(female narrator) William Rowan was an eccentric and talented man who had many interests, including art, writing, nature, and science.
But perhaps his greatest passion was birds.
Originally from Switzerland, he immigrated to Canada in 1919 to pursue a career as a biologist.
For Rowan, the Canadian wilderness presented a highly under-explored outdoor laboratory filled with biological discoveries waiting to be made. He was especially curious about bird migration: the annual journeys each spring and fall between breeding and wintering habitats. What was it that triggered birds to fly such great distances every year? How did they know when to go and when it was time to return? Leading theories of the time suggested that temperature and barometric pressure were the key environmental cues that birds used to calibrate the seasonal changes in their biology. Rowan saw things differently.
[click]
In 1924, Rowan accepted an offer from the University of Alberta to establish a new zoology program.

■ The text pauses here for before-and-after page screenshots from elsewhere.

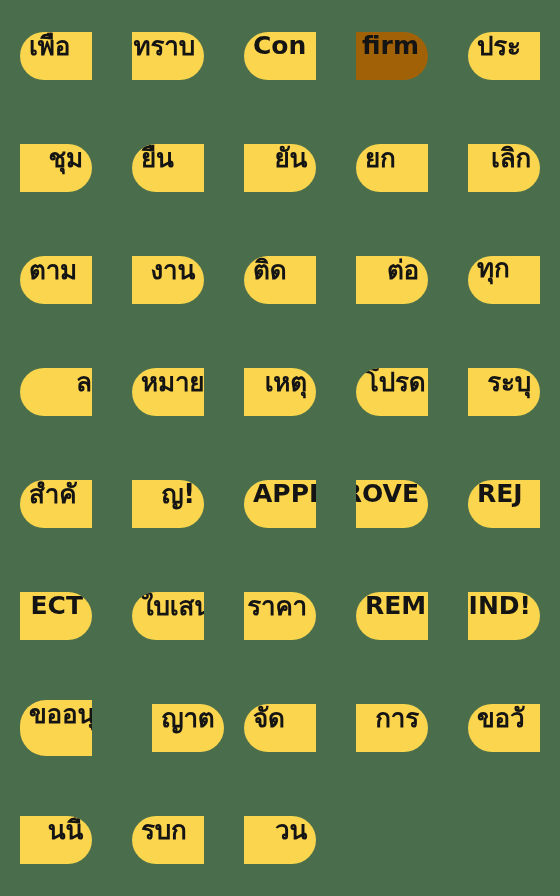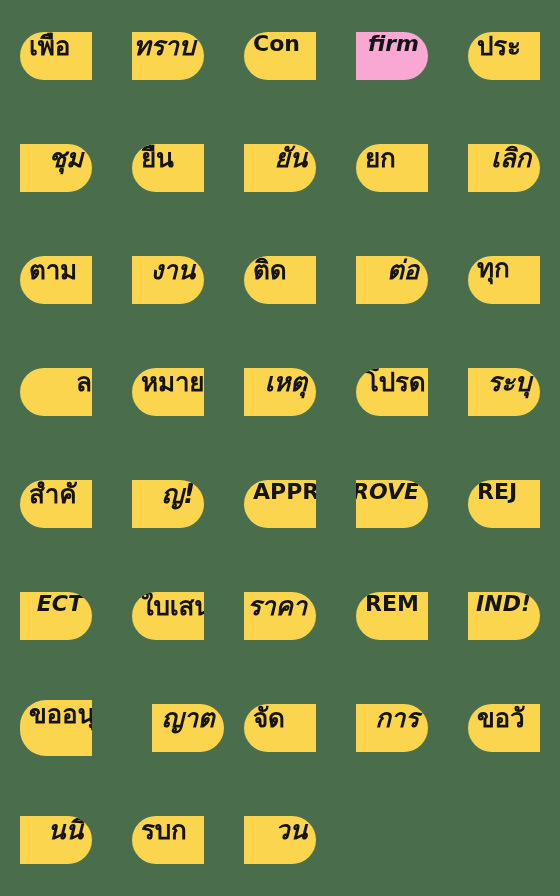"ทราบ" .pill.half-right { font-style: italic -> none }
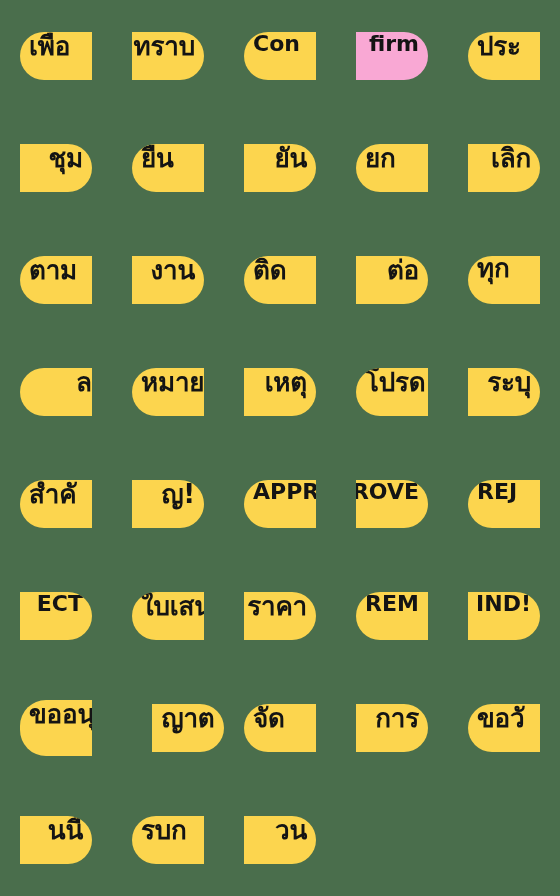"Con" .pill.latin .pill-text { font-size: 22px -> 25px }
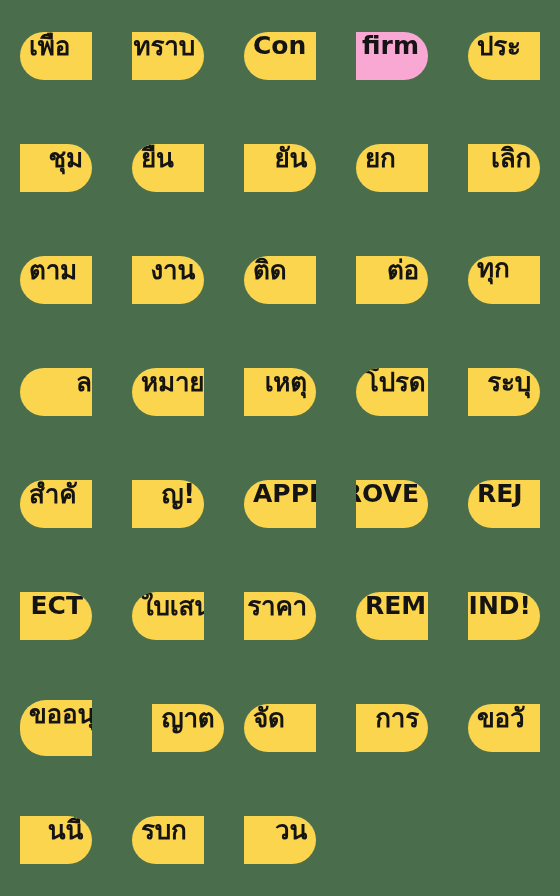"firm" div.pill { background: #f9a8d4 -> #a16207 }
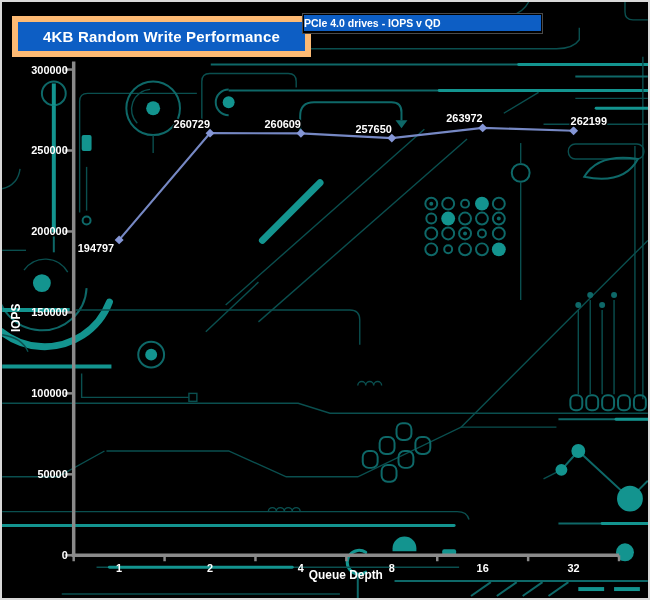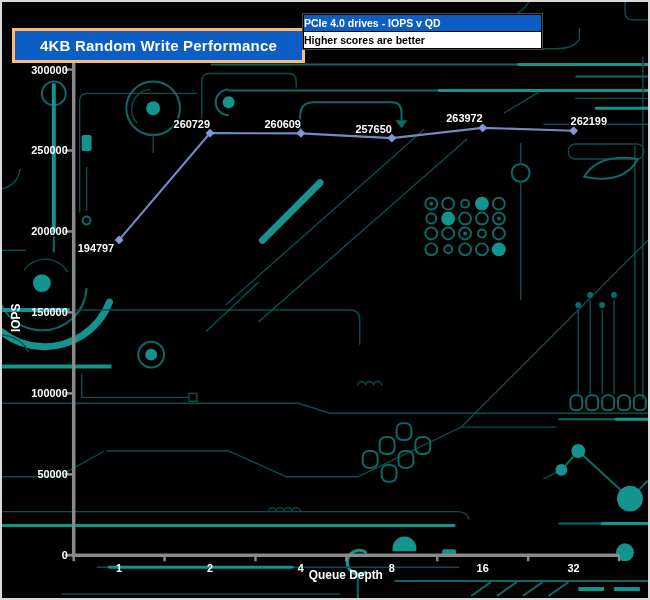"4KB Random Write Performance" .title-bar { border: 3px solid #fdba74 -> 6px solid #fdba74; top: 26px -> 14px }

It was there that he hypothesized that changing day length, not temperature or pressure, was the key environmental factor that triggered bird migration and reproduction. Further, he reasoned that if changing day length in any way affected the migratory impulse, it must do so through the seasonal growing and shrinking of the gonads.
Rowan was not the first biologist to consider the importance of photoperiod, but he would be the first to directly test it's role in animals. He devised an experiment involving a small population of captive birds that would be housed in two outdoor aviaries during the winter.
The control group would be kept un-manipulated to observe and use for comparison with the experimental group. The two aviaries would be identical. However, the experimental cage would also have electric lights that would be left on into the winter nights to simulate the increasing length of days birds would experience in spring. This pioneering experiment would make Rowan famous.
But it didn't come easy.
University of Alberta president Henry Marshall Tory had very different ideas about science. For Tory, science belonged in the lab and only the lab. In the 1920s zoology was focused on lab studies of invertebrates, fish, and amphibians. Many regarded studying birds, especially in the field, as a foolish scientific pursuit. It's a waste of time.
(narrator) Tory repeatedly discouraged Rowan and gave stern warnings to give up on his ornithological research.
Fortunately for science, Rowan didn't listen, and he carried out his fieldwork in secrecy.
As the nights got longer and the temperatures dropped, he made his day length experiment a reality, working in secrecy on his own property on nights and weekends.
The bird he chose to work with was the dark-eyed junco, a common wintering songbird in Alberta that migrated northwards each spring. Juncos were an easy choice, as they were abundant in small flocks, easy to capture, and thrived in captivity.
The experimental juncos received electric light well into the night for three months, with the duration of light increasing five minutes per day to simulate spring and early summer. Except for the artificial lights, the birds lived in winter conditions.
In fact, it was an especially cold winter, even by Canadian standards.
Every two weeks, Rowan recorded behavioral observations and measured the size of individual birds' gonads. And just as Rowan had hypothesized, the increasing light caused the experimental juncos' gonads to increase in size. By the end of the study, they courted and sang as if it were spring.